## JOB:
Your answer should be the records again, unchanged in wording and free of images.

Saved entries
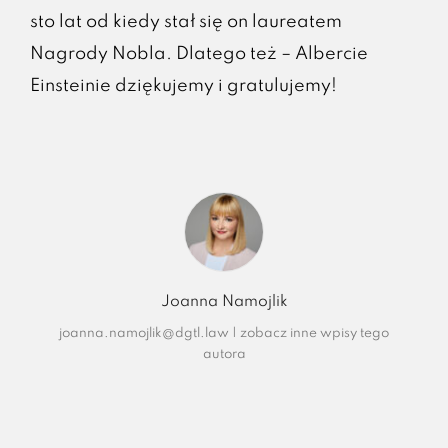
sto lat od kiedy stał się on laureatem
Nagrody Nobla. Dlatego też – Albercie
Einsteinie dziękujemy i gratulujemy!
Joanna Namojlik
joanna.namojlik@dgtl.law
|
zobacz inne wpisy tego
autora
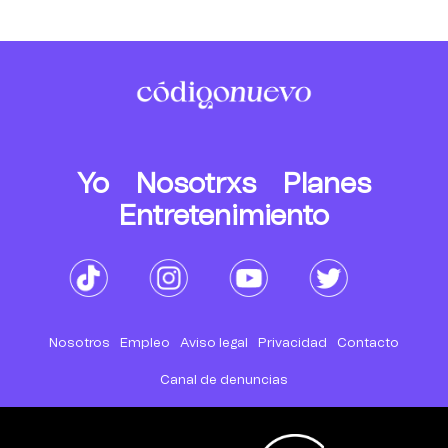
Yo
Nosotrxs
Planes
Entretenimiento
Nosotros
Empleo
Aviso legal
Privacidad
Contacto
Canal de denuncias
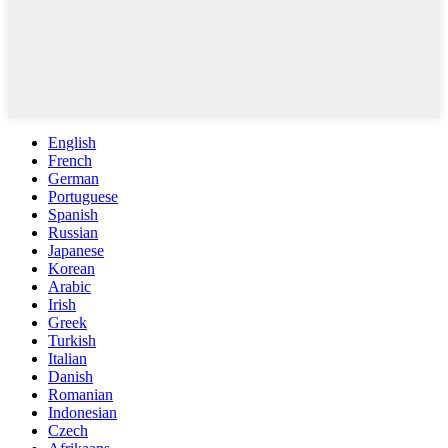
English
French
German
Portuguese
Spanish
Russian
Japanese
Korean
Arabic
Irish
Greek
Turkish
Italian
Danish
Romanian
Indonesian
Czech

## RESULT:
sto lat od kiedy stał się on laureatem
Nagrody Nobla. Dlatego też – Albercie
Einsteinie dziękujemy i gratulujemy!
Joanna Namojlik
joanna.namojlik@dgtl.law
|
zobacz inne wpisy tego
autora
Yo
Nosotrxs
Planes
Entretenimiento
Nosotros
Empleo
Aviso legal
Privacidad
Contacto
Canal de denuncias
English
French
German
Portuguese
Spanish
Russian
Japanese
Korean
Arabic
Irish
Greek
Turkish
Italian
Danish
Romanian
Indonesian
Czech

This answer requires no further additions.